Passage:
--*--
SRS Live on Net?
By Martin Langfield Reuters
Contributed by Judy Osborne and Dana Denise Bourne
Miami
July 30, 1998
First it was childbirth, then a scandal involving faux
virgins -- now a Florida company says it plans to broadcast a sex-change
operation live on the Internet.
"This is not a hoax," Jonathan Ogden, chief technology officer of
privately-held Calypso
Productions Int Inc., told Reuters in an interview Thursday.
Ogden said the company's Calypso Health division planned to broadcast live
over the Internet a six-hour surgical procedure in November in which a
Florida resident would be transformed from a man into a woman.
He said Calypso Productions had "been developing pay per call and
Internet brands since
1990, including adult website brands, and this site is our foray into the
health and medicine arena ... this is the launch of Calypso Health."
The patient had already been planning to undergo the operation before
reaching an agreement with the company to broadcast it, he added by
telephone from the company's base in Tequesta, Florida.
He declined to reveal more about the patient, who he said would be
available for interviews
next week. The operation will take place in London, England, and Calypso
was not paying for it though it would provide the people and equipment for
the broadcast, he added.
"She is very interested in doing this because she will probably become the
spokesperson at least for the time being for transgender individuals, and
it is an opportunity for her to educate the public and other transgender
individuals," Ogden said.
The road has not been smooth for such Internet ventures and their
participants.
Earlier this month two alleged 18-year-olds invited the world to watch
them lose their virginity online but admitted last week that they were in
fact neither 18 nor virgins but actors seeking a break. They had no plans
to have sex together.
The company hired to provide the computers needed to make the event
happen, Internet Entertainment Group (IEG), said the plan was a hoax dreamed up to make
money. IEG said viewers would be charged $5 and then not shown any sex.
The event, IEG President Seth Warshavsky said, was aimed at fooling more
people than Orson Welles' 1938 radio drama "War of the Worlds," which
convinced many Americans that Martians had invaded New Jersey.
The mastermind behind the affair, Ken Tipton, who used the psuedonym Oscar
Wells in promoting his scheme, called it an "Internet soap opera," denied
he had hoaxed anyone and said he planned to sue IEG.
In June this year, a Florida woman gave birth live on the Internet in an
event that attracted worldwide attention. But the publicity worked against
her.
Elizabeth Ann Oliver, 40, was identified only as "Elizabeth" during the
broadcast. A newspaper, curious about her identity, discovered she and her
husband had lengthy criminal records on bad check charges in several
states and published the story. She surrendered to police on July 1.
Ogden said his company had in fact been in touch with Tipton to discuss
providing the technology for his virgins venture but withdrew for business
reasons before becoming aware of the full nature of the project.
Tipton told Reuters by telephone on Thursday that he could not rule out
that Calypso may have called him but said the company's name was not
familiar to him.
Ogden said the technologies Calypso Productions had mastered in running
adult websites, such as videostreaming, electronic commerce facilities and
bandwidth allocation, "are now going to be utilized for more mainstream
types of content."
Calypso Productions seeks to make a profit, he said, and is considering
measures such as charging those who log on to the broadcast or running
advertisements.
"We are not a charity," he said. He declined to give details of the
company's revenues, citing
its privately-held nature.
The companies' websites-www.calypsoproductions.com and
www.calypsohealth.com-contained no information when inspected on
Thursday beyond a
corporate slogan, contact numbers, e-mail and an address in Tequesta.
--*--
Information supplied:
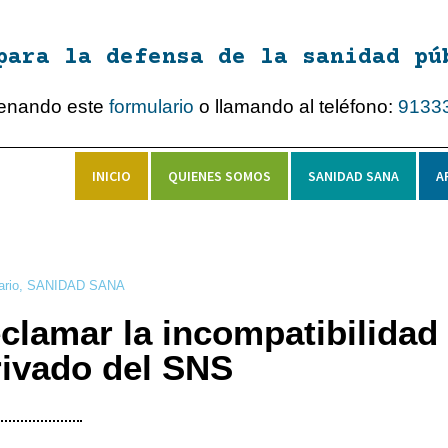
para la defensa de la sanidad pú
lenando este
formulario
o llamando al teléfono:
9133
INICIO
QUIENES SOMOS
SANIDAD SANA
A
ario
,
SANIDAD SANA
clamar la incompatibilidad
rivado del SNS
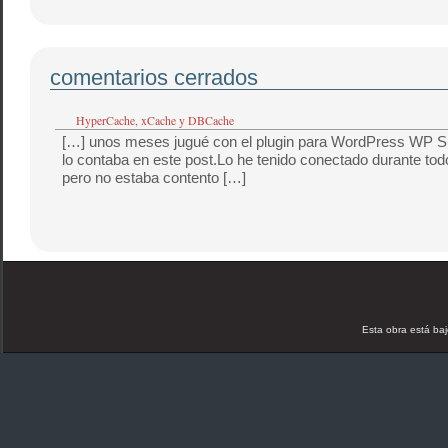
comentarios cerrados
HyperCache, xCache y DBCache
[…] unos meses jugué con el plugin para WordPress WP 
lo contaba en este post.Lo he tenido conectado durante tod
pero no estaba contento […]
Esta obra está ba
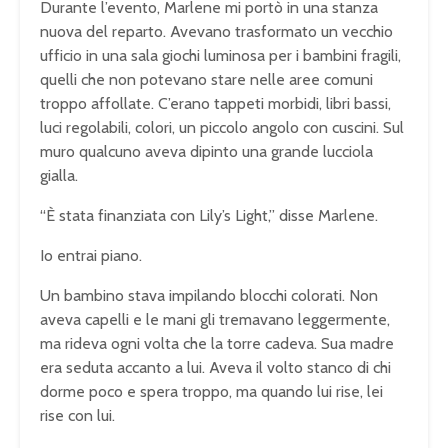
Durante l’evento, Marlene mi portò in una stanza
nuova del reparto. Avevano trasformato un vecchio
ufficio in una sala giochi luminosa per i bambini fragili,
quelli che non potevano stare nelle aree comuni
troppo affollate. C’erano tappeti morbidi, libri bassi,
luci regolabili, colori, un piccolo angolo con cuscini. Sul
muro qualcuno aveva dipinto una grande lucciola
gialla.
“È stata finanziata con Lily’s Light,” disse Marlene.
Io entrai piano.
Un bambino stava impilando blocchi colorati. Non
aveva capelli e le mani gli tremavano leggermente,
ma rideva ogni volta che la torre cadeva. Sua madre
era seduta accanto a lui. Aveva il volto stanco di chi
dorme poco e spera troppo, ma quando lui rise, lei
rise con lui.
--*--
Questions:
1) According to the Reuters article, in which city will the sex-change operation take place?
2) Reproduce the part of the Reuters article that opens with the words containing "In June this" and closes with "of the project.".

Outputs by task:
1) London, England.

2)
In June this year, a Florida woman gave birth live on the Internet in an
event that attracted worldwide attention. But the publicity worked against
her.
Elizabeth Ann Oliver, 40, was identified only as "Elizabeth" during the
broadcast. A newspaper, curious about her identity, discovered she and her
husband had lengthy criminal records on bad check charges in several
states and published the story. She surrendered to police on July 1.
Ogden said his company had in fact been in touch with Tipton to discuss
providing the technology for his virgins venture but withdrew for business
reasons before becoming aware of the full nature of the project.